## Text for analysis
Segment Open

GroenLinks, the biggest Dutch opposition said in February that Huawei should be excluded from the tender process because of security fears.
‘It is very simple,’ VVD MP Wybren van Haga told the paper. ‘If a company does not keep to the rules, you don’t play with them. China clearly does not respect the international rules of trade and has no respect for the intellectual property rights of western tech companies.’
The CDA is also opposed to Chinese involvement in the project.
On Thursday, the Financieele Dagblad said Chinese spies have stolen a large number of company secrets from chip machinery maker ASML.
The spies were highly placed R&D workers who were able to get away with source codes, software, price strategies and secret user manuals, the paper said. It bases the claims on its own research and Californian court documents.

Segment Closed

## Data to use
Segment Open

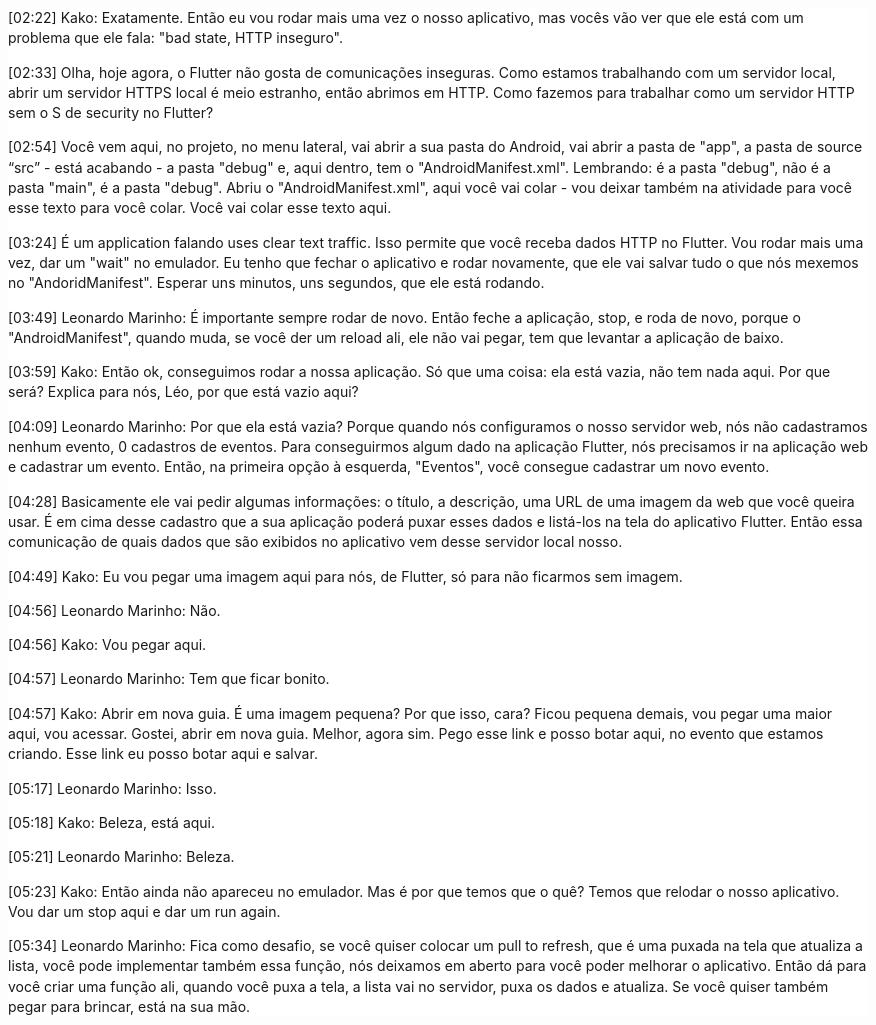 [02:22] Kako: Exatamente. Então eu vou rodar mais uma vez o nosso aplicativo, mas vocês vão ver que ele está com um problema que ele fala: "bad state, HTTP inseguro".

[02:33] Olha, hoje agora, o Flutter não gosta de comunicações inseguras. Como estamos trabalhando com um servidor local, abrir um servidor HTTPS local é meio estranho, então abrimos em HTTP. Como fazemos para trabalhar como um servidor HTTP sem o S de security no Flutter?

[02:54] Você vem aqui, no projeto, no menu lateral, vai abrir a sua pasta do Android, vai abrir a pasta de "app", a pasta de source “src” - está acabando - a pasta "debug" e, aqui dentro, tem o "AndroidManifest.xml". Lembrando: é a pasta "debug", não é a pasta "main", é a pasta "debug". Abriu o "AndroidManifest.xml", aqui você vai colar - vou deixar também na atividade para você esse texto para você colar. Você vai colar esse texto aqui.

[03:24] É um application falando uses clear text traffic. Isso permite que você receba dados HTTP no Flutter. Vou rodar mais uma vez, dar um "wait" no emulador. Eu tenho que fechar o aplicativo e rodar novamente, que ele vai salvar tudo o que nós mexemos no "AndoridManifest". Esperar uns minutos, uns segundos, que ele está rodando.

[03:49] Leonardo Marinho: É importante sempre rodar de novo. Então feche a aplicação, stop, e roda de novo, porque o "AndroidManifest", quando muda, se você der um reload ali, ele não vai pegar, tem que levantar a aplicação de baixo.

[03:59] Kako: Então ok, conseguimos rodar a nossa aplicação. Só que uma coisa: ela está vazia, não tem nada aqui. Por que será? Explica para nós, Léo, por que está vazio aqui?

[04:09] Leonardo Marinho: Por que ela está vazia? Porque quando nós configuramos o nosso servidor web, nós não cadastramos nenhum evento, 0 cadastros de eventos. Para conseguirmos algum dado na aplicação Flutter, nós precisamos ir na aplicação web e cadastrar um evento. Então, na primeira opção à esquerda, "Eventos", você consegue cadastrar um novo evento.

[04:28] Basicamente ele vai pedir algumas informações: o título, a descrição, uma URL de uma imagem da web que você queira usar. É em cima desse cadastro que a sua aplicação poderá puxar esses dados e listá-los na tela do aplicativo Flutter. Então essa comunicação de quais dados que são exibidos no aplicativo vem desse servidor local nosso.

[04:49] Kako: Eu vou pegar uma imagem aqui para nós, de Flutter, só para não ficarmos sem imagem.

[04:56] Leonardo Marinho: Não.

[04:56] Kako: Vou pegar aqui.

[04:57] Leonardo Marinho: Tem que ficar bonito.

[04:57] Kako: Abrir em nova guia. É uma imagem pequena? Por que isso, cara? Ficou pequena demais, vou pegar uma maior aqui, vou acessar. Gostei, abrir em nova guia. Melhor, agora sim. Pego esse link e posso botar aqui, no evento que estamos criando. Esse link eu posso botar aqui e salvar.

[05:17] Leonardo Marinho: Isso.

[05:18] Kako: Beleza, está aqui.

[05:21] Leonardo Marinho: Beleza.

[05:23] Kako: Então ainda não apareceu no emulador. Mas é por que temos que o quê? Temos que relodar o nosso aplicativo. Vou dar um stop aqui e dar um run again.

[05:34] Leonardo Marinho: Fica como desafio, se você quiser colocar um pull to refresh, que é uma puxada na tela que atualiza a lista, você pode implementar também essa função, nós deixamos em aberto para você poder melhorar o aplicativo. Então dá para você criar uma função ali, quando você puxa a tela, a lista vai no servidor, puxa os dados e atualiza. Se você quiser também pegar para brincar, está na sua mão.
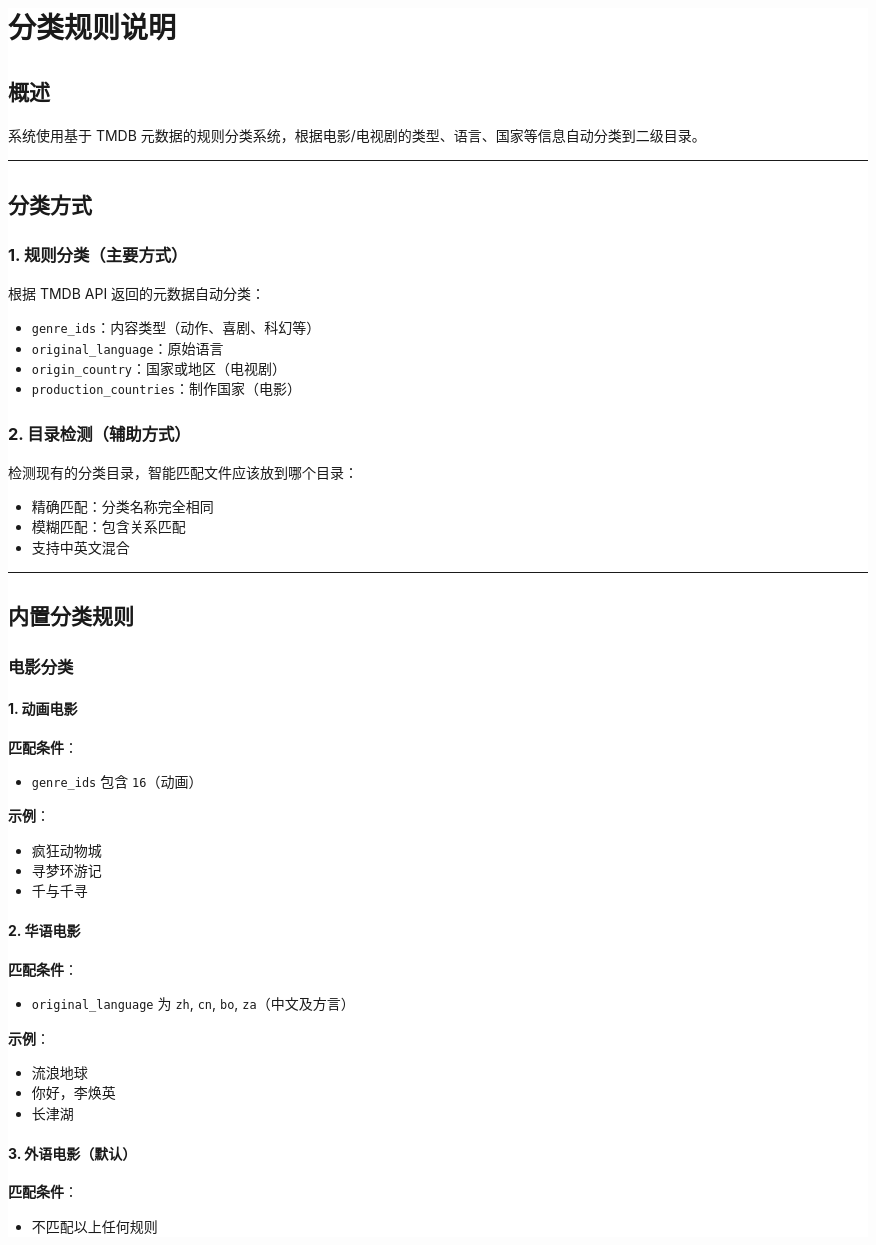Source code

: # 分类规则说明

## 概述

系统使用基于 TMDB 元数据的规则分类系统，根据电影/电视剧的类型、语言、国家等信息自动分类到二级目录。

---

## 分类方式

### 1. 规则分类（主要方式）

根据 TMDB API 返回的元数据自动分类：
- `genre_ids`：内容类型（动作、喜剧、科幻等）
- `original_language`：原始语言
- `origin_country`：国家或地区（电视剧）
- `production_countries`：制作国家（电影）

### 2. 目录检测（辅助方式）

检测现有的分类目录，智能匹配文件应该放到哪个目录：
- 精确匹配：分类名称完全相同
- 模糊匹配：包含关系匹配
- 支持中英文混合

---

## 内置分类规则

### 电影分类

#### 1. 动画电影
**匹配条件**：
- `genre_ids` 包含 `16`（动画）

**示例**：
- 疯狂动物城
- 寻梦环游记
- 千与千寻

#### 2. 华语电影
**匹配条件**：
- `original_language` 为 `zh`, `cn`, `bo`, `za`（中文及方言）

**示例**：
- 流浪地球
- 你好，李焕英
- 长津湖

#### 3. 外语电影（默认）
**匹配条件**：
- 不匹配以上任何规则
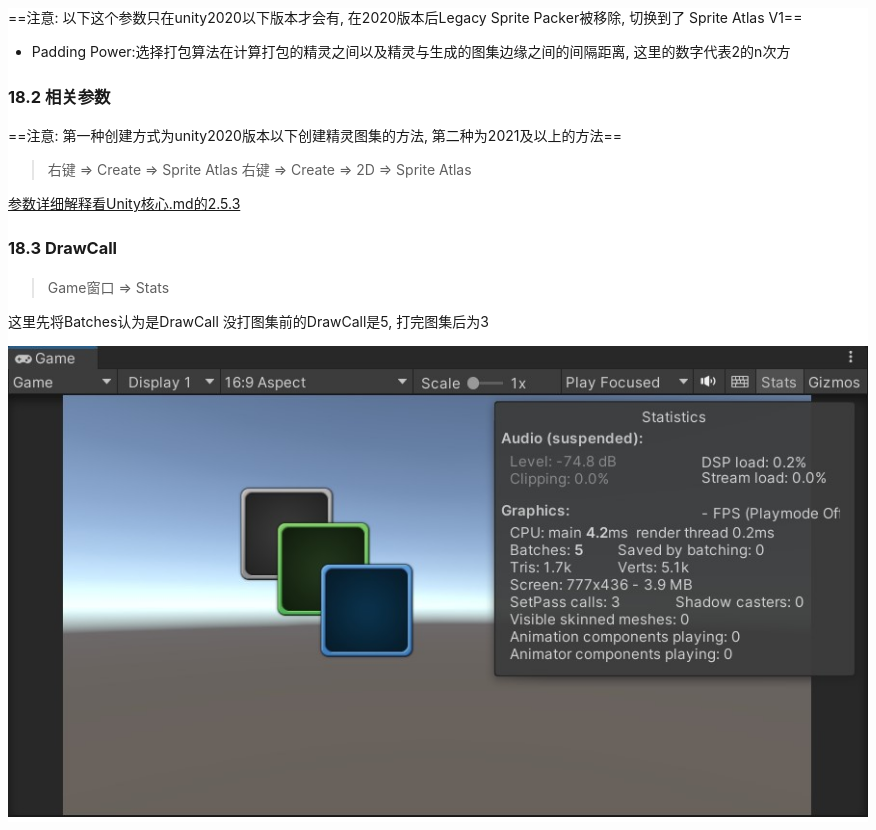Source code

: ==注意: 以下这个参数只在unity2020以下版本才会有, 在2020版本后Legacy Sprite Packer被移除, 切换到了 Sprite Atlas V1==
- Padding Power:选择打包算法在计算打包的精灵之间以及精灵与生成的图集边缘之间的间隔距离, 这里的数字代表2的n次方

### 18.2 相关参数
==注意: 第一种创建方式为unity2020版本以下创建精灵图集的方法, 第二种为2021及以上的方法==
> 右键 => Create => Sprite Atlas
> 右键 => Create => 2D => Sprite Atlas

[参数详细解释看Unity核心.md的2.5.3](/Unity/核心.md)

### 18.3 DrawCall
> Game窗口 => Stats

这里先将Batches认为是DrawCall
没打图集前的DrawCall是5, 打完图集后为3

<center>

![alt text](/Unity/图片/UGUI/UGUI10-09_10-24-19.jpg)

Segment Closed

## Instruction 1
Return each line of the records that contains the string "TMDB", matching case exactly.
## Instruction 2
Continue the news text about Dutch opposition to Huawei from the point where it stops.

## Exercise result 1
系统使用基于 TMDB 元数据的规则分类系统，根据电影/电视剧的类型、语言、国家等信息自动分类到二级目录。
根据 TMDB API 返回的元数据自动分类：

## Exercise result 2
The scandal comes at a sensitive time for the government, which is currently trying to draw up a formal strategy to deal with Chinese economic interests.
Earlier this month, the AIVD security service warned about the risks of using Chinese equipment for crucial infrastructure and said digital attacks and espionage by countries such as China, Iran and Russia pose a real threat.
In the US Huawei has been accused of espionage on behalf of the Chinese authorities and the US ambassador to the Netherlands, Pete Hoekstra, told Trouw earlier this year that the company should be kept out of the Dutch market. ‘This is very, very important to us,’ Hoekstra is quoted as saying.